De entre a incrível lista de discos históricos que Jorge Ben lançou, África Brasil representa um marco incontornável.
África Brasil é o décimo quarto álbum do carioca Jorge Duílio Lima Meneses, um dos maiores ícones da música brasileira (e, quiçá, mais além). Assumindo o nome artístico de Jorge Ben e posteriormente em Jorge Ben Jor, começou a contribuir para o espólio da MPB no longíquo ano de 1963, com Samba Esquema Novo. Em pleno apogeu da bossa nova, Jorge Ben soube entrelaçar a forma delicada de cantar de João Gilberto com a ginga que pululava no morro, imiscuindo samba e violão como só ele sabe.
Fast forward para treze anos mais tarde e eis que o violão ficou no canto do estúdio, aparecendo no seu lugar de forma definitiva a guitarra elétrica. Conjugando filosofia, história e futebol nas suas letras, Jorge Ben faz o seu trabalho de alquimista, transformando em ouro o seu labor como artesão sonoro. A lista de personagens que “aparecem” em África Brasil vai de Alexandre, o Grande a Zico, de um mítico Hermes Trismegisto a Xica da Silva, de Zumbi ao par Shah Jahan e a sua adorada Mumtaz Mahal, a batedeira de Jorge Ben tudo permite. Tal como as sonoridades que Jorge Ben trouxe para o disco.
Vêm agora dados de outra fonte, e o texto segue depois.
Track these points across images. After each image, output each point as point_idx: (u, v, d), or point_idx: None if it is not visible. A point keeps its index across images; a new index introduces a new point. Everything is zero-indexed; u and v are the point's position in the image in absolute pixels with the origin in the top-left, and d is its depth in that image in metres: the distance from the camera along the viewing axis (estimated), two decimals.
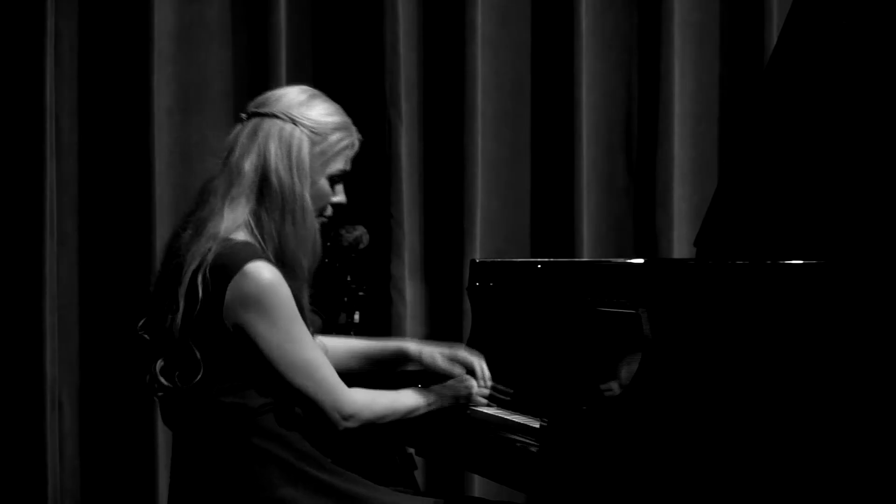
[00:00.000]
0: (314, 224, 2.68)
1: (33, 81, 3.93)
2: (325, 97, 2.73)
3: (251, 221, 2.62)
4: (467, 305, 3.80)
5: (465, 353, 2.96)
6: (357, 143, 2.76)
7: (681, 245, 4.51)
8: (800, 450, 2.52)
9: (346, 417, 2.66)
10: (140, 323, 2.67)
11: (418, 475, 3.51)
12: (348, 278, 3.79)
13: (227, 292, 2.54)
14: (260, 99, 2.71)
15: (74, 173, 4.04)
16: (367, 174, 4.23)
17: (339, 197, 2.75)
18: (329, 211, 2.75)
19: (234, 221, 2.61)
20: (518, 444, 2.68)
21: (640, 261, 3.29)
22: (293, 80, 4.17)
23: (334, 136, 2.70)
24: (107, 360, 4.05)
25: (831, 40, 3.01)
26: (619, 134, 4.57)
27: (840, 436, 2.53)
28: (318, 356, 2.63)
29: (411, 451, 3.31)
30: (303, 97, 2.69)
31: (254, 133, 2.65)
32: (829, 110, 3.00)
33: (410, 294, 4.30)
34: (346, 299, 3.86)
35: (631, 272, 2.91)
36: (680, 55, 4.56)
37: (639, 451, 2.49)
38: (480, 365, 2.94)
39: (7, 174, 3.96)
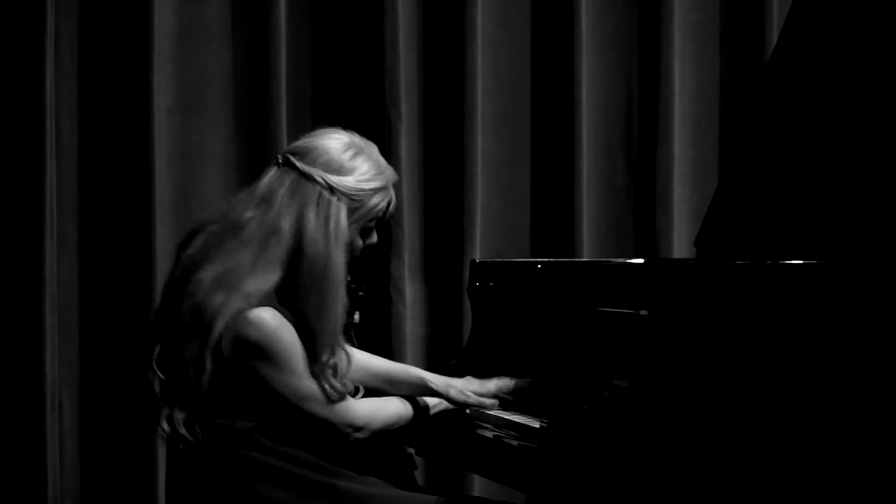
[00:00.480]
0: (344, 293, 2.64)
1: (33, 81, 3.92)
2: (368, 153, 2.66)
3: (280, 286, 2.58)
4: (467, 305, 3.80)
5: (497, 381, 2.94)
6: (394, 197, 2.70)
7: (681, 245, 4.51)
8: (800, 449, 2.52)
9: (358, 429, 2.68)
10: (155, 353, 2.63)
11: (418, 475, 3.51)
12: (348, 278, 3.78)
13: (227, 332, 2.53)
14: (301, 147, 2.64)
15: (74, 173, 4.04)
16: None
17: (372, 239, 2.72)
18: (358, 252, 2.71)
19: (267, 282, 2.56)
20: (518, 444, 2.68)
21: (640, 261, 3.29)
22: (293, 80, 4.18)
23: (373, 200, 2.65)
24: (107, 360, 4.05)
25: (831, 40, 3.01)
26: (619, 134, 4.57)
27: (840, 436, 2.53)
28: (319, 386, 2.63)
29: (411, 451, 3.31)
30: (345, 157, 2.62)
31: (292, 195, 2.59)
32: (829, 110, 3.00)
33: (410, 294, 4.30)
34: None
35: (631, 272, 2.91)
36: (680, 55, 4.56)
37: (639, 451, 2.49)
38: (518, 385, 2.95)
39: (7, 174, 3.95)
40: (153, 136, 4.02)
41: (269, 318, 2.54)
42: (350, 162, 2.63)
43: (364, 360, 2.98)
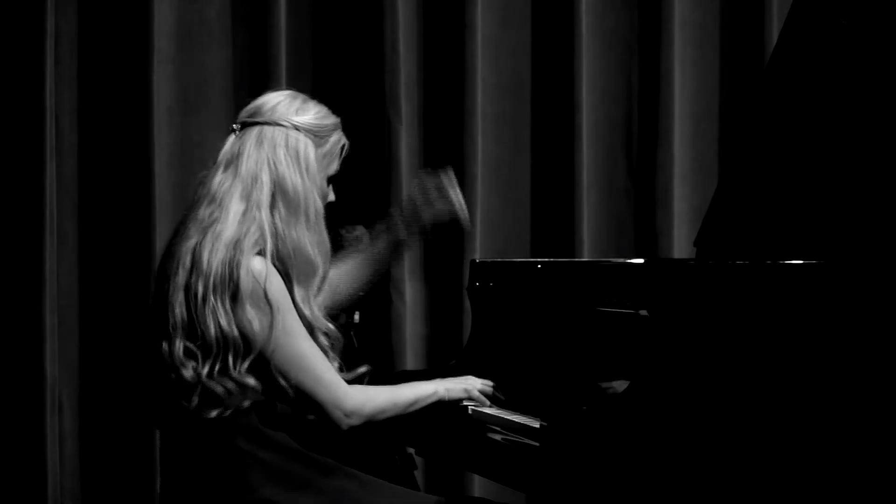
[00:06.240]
0: (326, 237, 2.72)
1: (33, 82, 3.92)
2: (313, 99, 2.78)
3: (268, 229, 2.64)
4: (467, 305, 3.80)
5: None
6: (347, 143, 2.81)
7: (681, 245, 4.51)
8: (800, 449, 2.52)
9: (349, 414, 2.67)
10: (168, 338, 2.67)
11: (418, 475, 3.51)
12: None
13: (231, 295, 2.58)
14: (251, 109, 2.74)
15: (74, 173, 4.04)
16: (367, 174, 4.23)
17: (332, 196, 2.80)
18: (326, 201, 2.78)
19: (258, 228, 2.63)
20: (518, 444, 2.68)
21: (640, 261, 3.30)
22: (293, 80, 4.18)
23: (333, 137, 2.75)
24: (107, 360, 4.05)
25: (831, 40, 3.01)
26: (619, 134, 4.57)
27: (840, 435, 2.53)
28: (313, 350, 2.65)
29: (411, 451, 3.31)
30: (296, 103, 2.73)
31: (260, 142, 2.68)
32: (829, 110, 3.00)
33: (410, 294, 4.30)
34: None
35: (631, 272, 2.92)
36: (680, 55, 4.56)
37: (639, 451, 2.49)
38: None
39: (7, 174, 3.96)
40: (153, 136, 4.02)
41: (257, 264, 2.59)
42: (303, 105, 2.74)
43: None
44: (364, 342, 3.71)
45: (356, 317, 3.68)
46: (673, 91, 4.53)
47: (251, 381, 2.59)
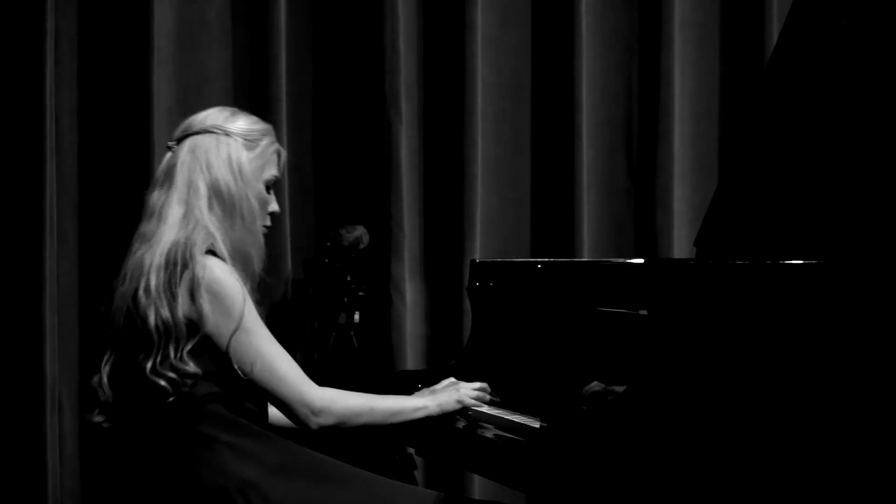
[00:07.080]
0: (261, 228, 2.77)
1: (33, 82, 3.92)
2: (244, 111, 2.84)
3: (212, 229, 2.68)
4: (467, 305, 3.80)
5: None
6: (283, 151, 2.86)
7: (681, 245, 4.51)
8: (800, 449, 2.52)
9: (317, 412, 2.67)
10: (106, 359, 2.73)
11: (418, 475, 3.51)
12: (348, 278, 3.79)
13: (181, 285, 2.60)
14: (184, 125, 2.80)
15: (74, 173, 4.04)
16: (368, 174, 4.23)
17: (274, 206, 2.83)
18: (268, 221, 2.82)
19: (202, 227, 2.67)
20: (518, 445, 2.68)
21: (640, 261, 3.30)
22: (293, 80, 4.18)
23: (265, 141, 2.79)
24: None
25: (831, 40, 3.01)
26: (619, 134, 4.57)
27: (840, 435, 2.53)
28: (277, 349, 2.66)
29: (411, 451, 3.31)
30: (226, 113, 2.80)
31: (193, 151, 2.74)
32: (829, 110, 3.00)
33: (410, 294, 4.30)
34: (346, 299, 3.86)
35: (631, 272, 2.91)
36: (680, 55, 4.56)
37: (639, 451, 2.49)
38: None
39: (7, 174, 3.95)
40: (153, 136, 4.02)
41: (218, 264, 2.63)
42: (232, 115, 2.81)
43: None
44: (364, 342, 3.72)
45: (356, 317, 3.69)
46: (673, 91, 4.53)
47: (191, 367, 2.60)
Com mudança de produtor (Paulinho Tapajós, que vinha trabalhando como produtor nos álbuns anteriores, foi substituído por Marco Mazzola) e com o recrutamento de três nomes que começavam a aparecer na cena musical brasileira, o salto qualitativo foi evidente. O pianista José Roberto Bertrami, que já havia gravado com artistas como Raul Seixas, Rita Lee e Elis Regina, contribuiu nas faixas orquestradas com o sintetizador, instrumento que foi posteriormente utilizado largamente nos discos de Ben na década de 80. O saxofonista Oberdan Magalhães fundou um ano depois o grupo de música soul brasileira instrumental Banda Black Rio, dando a África Brasil o seu vigor afro-brasileiro. Por fim o baterista Wilson das Neves é, só por si, uma pérola.
Percorrendo o tracklist do álbum damos connosco a salivar com a quantidade de canções marcantes até aos dias de hoje, casos de “Taj Mahal”, “Ponta de Lança Africano”, “Xica da Silva”, “O Filósofo”, não dá para parar. Mesmo as mais escondidas/desconhecidas são pequenas preciosidades que Jorge Ben partilhou com a humanidade, “Camisola 10 da Gávea” dedicada a uma performance estonteante de Arthur Antunes Coimbra no mítico estádio do Flamengo é mais um exemplo. “Meus Filhos, Meu Tesouro” é um samba onde a cuíca domina o ritmo, um groove que tresanda a suor de Carnaval.
Por fim e para fechar com chave de ouro, neste disco Jorge Ben refaz a música “Zumbi” (previamente lançada em A Tábua de Esmeraldas) como “Africa Brasil (Zumbi), em uma versão bem mais abrasiva, com a voz oscilando entre a angústia e a raiva, seminal para novas correntes como rap e hip hop que iriam começar a aparecer uns aninhos depois. A herança afro-brasileira foi mostrada em plena ditadura com todo o seu vigor e passada adiante como uma tocha olímpica para outros que a carregaram mais à frente.